WASHINGTON, D.C. – In late December, Congress passed a bipartisan bill introduced by U.S. Senators Chris Coons (D-Del.), Angus King (I-Maine), and Rob Portman (R-Ohio) to eliminate a tax penalty on student loans that are forgiven due to death or permanent disability. President Trump signed the bill into law just before the new year.
While the federal government forgives certain federal student loans in the case of the death or disability of the borrower, the IRS treats this cancelled debt as income, which can result in tens of thousands of dollars in immediate tax liability. The Stop Taxing Death and Disability Act eliminates this unfair tax. The tax on discharged loans is not only an unnecessary tax, but it also prevents the Department of Education from streamlining the loan forgiveness process.
“I’m pleased that the bipartisan Stop Taxing Death and Disability Act was enacted into law. Taxing Americans who are grieving the death of a child or adjusting to a life-changing permanent disability is simply unconscionable,” said Senator Coons. “We forgive these student loans because that’s the right thing to do as a country. Requiring these Americans to pay a surprise tax on student loan forgiveness serves no public policy purpose whatsoever.”

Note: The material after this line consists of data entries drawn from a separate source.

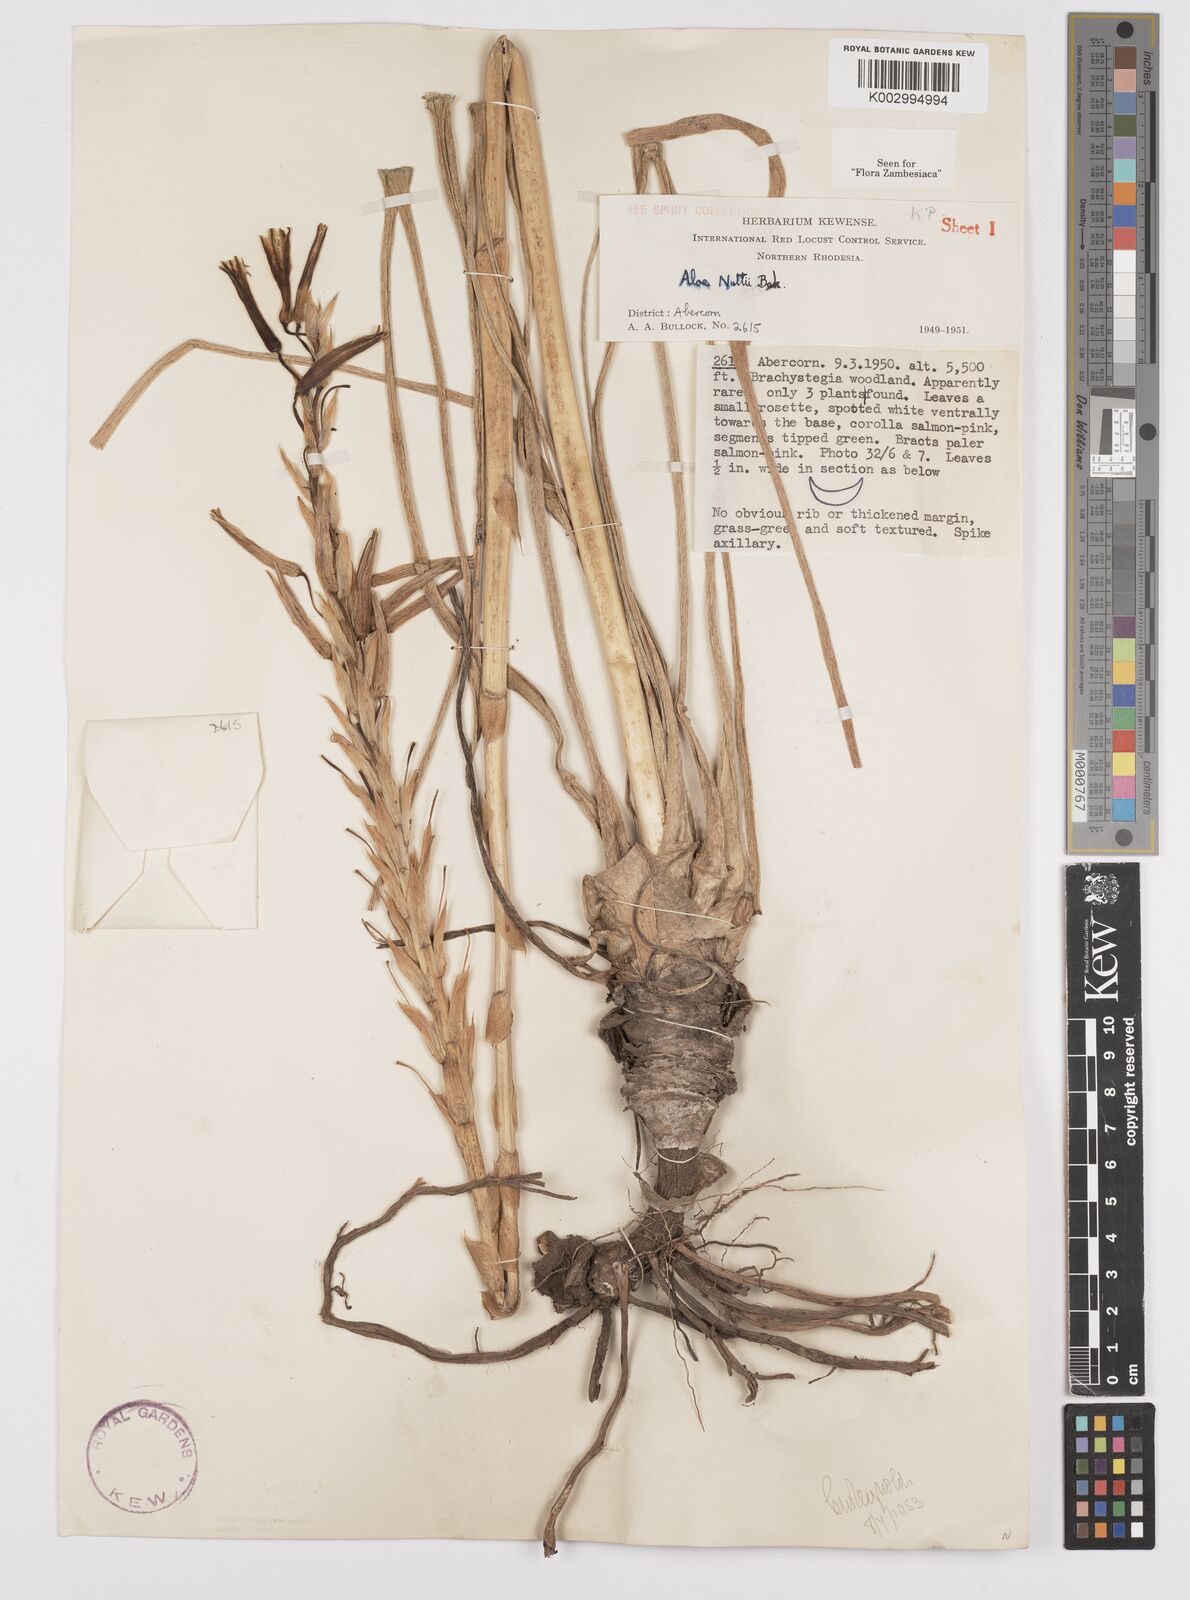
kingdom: Plantae
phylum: Tracheophyta
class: Liliopsida
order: Asparagales
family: Asphodelaceae
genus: Aloe
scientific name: Aloe nuttii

The federal government authorizes the forgiveness of certain federal loans in the case of the death or total and permanent disability of the borrower.
Despite these provisions, individuals who suffer great personal loss or severe injury are often shocked to learn that the IRS requires them to pay income tax on the amount of student loans forgiven by the federal government and private lenders. A one-time discharge can result in tens of thousands of dollars in immediate tax liability.